Ci-gît la traque ! Après quatre ans de poursuites, de pressions, de bras de fer, d’humiliation, le Sénégal se retrouve au point de départ. Finalement, avec la grâce présidentielle qui profile à l’horizon pour Karim Wade, c’est le pays qui aura beaucoup plus perdu de ces actions qui frisent le règlement de compte. Mais, ce qui est plus déplorable dans cette traque, c’est que ce climat de soupçon et de peur installé dans le pays depuis 2012 a détourné du pays de nombreux investisseurs et plombé l’économie nationale. Surtout avec le Plan Sénégal émergent (Pse) sur lequel les autorités jouent leur va-tout. En effet, même si les actuels tenants du pouvoir défendent le contraire, la traque a freiné l’allure dudit programme dont la plupart des projets tardent à démarrer, faute de financements. Car, le risque politique est un facteur déterminant dans la décision des investisseurs. Et ce risque était bien réel au Sénégal ces dernières années. Un fait aggravé par le règlement tardif de la question du mandat présidentiel, autre grande inquiétude des bailleurs qui avaient promis de miser leurs billes sur le Pse. De plus, avec le revirement spectaculaire de Macky Sall, nombreux étaient ceux d’entre eux qui craignaient une crise politique dans le pays.
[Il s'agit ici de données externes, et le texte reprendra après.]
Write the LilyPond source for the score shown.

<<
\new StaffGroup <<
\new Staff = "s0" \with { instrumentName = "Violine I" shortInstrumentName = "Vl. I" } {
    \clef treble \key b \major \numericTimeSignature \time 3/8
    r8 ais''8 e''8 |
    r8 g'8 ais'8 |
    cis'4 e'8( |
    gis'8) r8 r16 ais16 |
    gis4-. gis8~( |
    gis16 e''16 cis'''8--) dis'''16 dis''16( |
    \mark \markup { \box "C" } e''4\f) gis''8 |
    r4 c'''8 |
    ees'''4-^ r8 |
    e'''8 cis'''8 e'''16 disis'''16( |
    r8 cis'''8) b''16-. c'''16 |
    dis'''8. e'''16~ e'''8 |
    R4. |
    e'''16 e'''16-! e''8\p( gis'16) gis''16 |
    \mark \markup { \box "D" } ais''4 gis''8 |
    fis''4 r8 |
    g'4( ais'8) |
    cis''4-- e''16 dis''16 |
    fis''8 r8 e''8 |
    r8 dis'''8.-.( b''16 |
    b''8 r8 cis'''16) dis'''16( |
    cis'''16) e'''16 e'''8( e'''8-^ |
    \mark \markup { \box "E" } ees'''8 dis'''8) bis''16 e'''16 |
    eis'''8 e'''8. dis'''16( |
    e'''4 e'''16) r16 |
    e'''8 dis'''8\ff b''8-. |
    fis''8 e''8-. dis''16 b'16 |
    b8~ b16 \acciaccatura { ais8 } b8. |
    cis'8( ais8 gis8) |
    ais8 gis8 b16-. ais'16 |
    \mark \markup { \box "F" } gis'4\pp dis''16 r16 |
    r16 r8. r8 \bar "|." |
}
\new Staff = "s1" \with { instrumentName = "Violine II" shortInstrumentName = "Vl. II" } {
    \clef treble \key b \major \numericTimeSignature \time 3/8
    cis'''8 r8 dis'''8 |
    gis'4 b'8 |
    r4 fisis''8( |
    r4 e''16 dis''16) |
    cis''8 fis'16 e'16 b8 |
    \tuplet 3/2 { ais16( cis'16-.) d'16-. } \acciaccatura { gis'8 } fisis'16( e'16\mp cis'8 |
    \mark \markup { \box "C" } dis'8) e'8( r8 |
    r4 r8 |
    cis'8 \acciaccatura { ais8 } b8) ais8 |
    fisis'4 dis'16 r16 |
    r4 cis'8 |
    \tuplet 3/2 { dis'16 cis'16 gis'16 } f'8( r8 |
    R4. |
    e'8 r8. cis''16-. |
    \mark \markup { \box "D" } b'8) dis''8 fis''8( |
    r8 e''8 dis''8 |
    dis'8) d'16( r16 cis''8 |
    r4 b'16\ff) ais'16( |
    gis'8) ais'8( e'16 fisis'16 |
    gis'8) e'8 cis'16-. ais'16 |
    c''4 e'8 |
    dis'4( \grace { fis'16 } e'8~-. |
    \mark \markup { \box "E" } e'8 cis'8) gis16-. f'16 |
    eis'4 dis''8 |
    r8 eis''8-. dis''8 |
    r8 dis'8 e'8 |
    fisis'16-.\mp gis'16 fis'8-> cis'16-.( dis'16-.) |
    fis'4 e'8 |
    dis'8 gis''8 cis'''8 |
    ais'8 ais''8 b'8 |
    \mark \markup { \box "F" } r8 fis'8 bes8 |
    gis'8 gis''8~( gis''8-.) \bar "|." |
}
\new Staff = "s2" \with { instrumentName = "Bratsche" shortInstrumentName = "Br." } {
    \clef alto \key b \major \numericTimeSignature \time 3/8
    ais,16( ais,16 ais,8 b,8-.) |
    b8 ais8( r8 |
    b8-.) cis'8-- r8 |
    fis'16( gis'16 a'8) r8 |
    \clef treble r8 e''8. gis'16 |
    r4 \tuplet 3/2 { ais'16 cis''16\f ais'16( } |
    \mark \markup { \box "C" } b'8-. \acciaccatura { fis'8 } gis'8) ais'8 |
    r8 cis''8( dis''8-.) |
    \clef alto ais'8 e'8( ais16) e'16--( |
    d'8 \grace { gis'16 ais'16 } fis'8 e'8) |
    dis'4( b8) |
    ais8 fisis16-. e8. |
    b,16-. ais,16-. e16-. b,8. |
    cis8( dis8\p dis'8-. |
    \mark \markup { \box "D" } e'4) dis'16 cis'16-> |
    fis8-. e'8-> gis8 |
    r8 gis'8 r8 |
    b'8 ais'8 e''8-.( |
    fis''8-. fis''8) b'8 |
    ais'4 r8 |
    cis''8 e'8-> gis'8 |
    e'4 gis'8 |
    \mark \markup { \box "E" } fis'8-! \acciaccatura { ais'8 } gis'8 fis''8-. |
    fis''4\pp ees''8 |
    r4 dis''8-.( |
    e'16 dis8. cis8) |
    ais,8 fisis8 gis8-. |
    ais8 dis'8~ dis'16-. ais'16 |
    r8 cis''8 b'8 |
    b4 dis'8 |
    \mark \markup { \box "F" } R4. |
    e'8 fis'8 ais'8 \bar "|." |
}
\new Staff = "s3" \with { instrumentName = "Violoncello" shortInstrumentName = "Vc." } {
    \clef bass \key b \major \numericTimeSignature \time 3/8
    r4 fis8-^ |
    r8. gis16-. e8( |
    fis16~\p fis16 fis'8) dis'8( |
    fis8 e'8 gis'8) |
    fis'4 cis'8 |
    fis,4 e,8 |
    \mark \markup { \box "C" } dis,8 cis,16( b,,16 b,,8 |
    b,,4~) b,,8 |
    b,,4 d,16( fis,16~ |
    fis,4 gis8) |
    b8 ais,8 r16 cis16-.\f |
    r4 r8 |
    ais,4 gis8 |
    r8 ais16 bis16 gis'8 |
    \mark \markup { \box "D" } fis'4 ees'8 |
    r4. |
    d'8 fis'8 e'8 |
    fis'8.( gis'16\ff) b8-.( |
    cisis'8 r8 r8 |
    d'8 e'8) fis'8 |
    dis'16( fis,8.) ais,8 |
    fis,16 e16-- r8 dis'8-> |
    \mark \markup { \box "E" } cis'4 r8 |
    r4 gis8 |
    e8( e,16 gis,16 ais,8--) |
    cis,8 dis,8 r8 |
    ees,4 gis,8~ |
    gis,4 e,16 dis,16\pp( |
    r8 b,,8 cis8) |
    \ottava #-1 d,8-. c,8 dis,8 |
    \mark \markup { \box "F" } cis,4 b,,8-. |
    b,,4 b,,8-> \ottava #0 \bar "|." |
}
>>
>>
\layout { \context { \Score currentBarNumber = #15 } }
Si l’investissement en a reçu un sacré coup, la facture a été très salée pour les finances publiques avec notamment les honoraires d’avocats, les commissions rogatoires déployées à travers le monde et qui n’ont rien découvert, les centaines de millions de francs Cfa payés aux administrateurs provisoires tels que Alboury Ndao de Dp Wolrd ou encore Abdoulaye Sylla de Ahs pour ne citer que ceux-là.
L’issue politique de cette traque montre que l’ex procureur de la Cour de répression de l’enrichissement illicite (Crei), Aliou Ndao a eu raison trop tôt sur nombre de Sénégalais, lui qui était déterminé à n’en faire qu’une affaire purement juridique là où tous les faits montraient qu’elle était purement politique. Décidé à convoquer les autres personnes visées par la traque, il en payera son poste en pleine audience. Une décision qui prouve que la justice n’était que le bras armé de l’Exécutif. Sinon, comment comprendre que les nombreuses demandes de libertés provisoires des complices de Wade-fils soient rejetées puis acceptées quelques mois après le dégel du climat politique entre le Pds et le parti présidentiel ?
Ainsi, avec un tel épilogue, Macky Sall semble avoir trahi sa promesse de gouvernance transparente, mais aussi le vote de tous ces Sénégalais qui, pour ses déclarations sur la lutte contre la corruption qui avait gangrené le régime de Wade, avaient porté leur choix sur sa personne. Le rêve d’un changement qualitatif de gouvernance du peuple est ainsi brisé.
Après avoir gracié Karim Wade et ses complices avec tout ce tohu-bohu, cela devrait certainement pousser Macky Sall à être conséquent avec lui même pour supprimer cette juridiction d’exception tant décriée. Mais ce qui est plus grave pour le pays, c’est que les gestionnaires des deniers publics vont définitivement se faire une religion sur la bourgeoisie politico-religieuse qui fait et défait: il suffit l’intervention des religieux ou d’une base politique solide, sorte d’assurance tout risque, pour se tirer d’affaire dans n’importe quel crime économique. Ce qui, en outre, risque de saper le travail des différents organes de contrôle de l’Etat comme la Cour des Comptes et même l’Ofnac et confirme qu’un conflit politique se termine par une solution politique.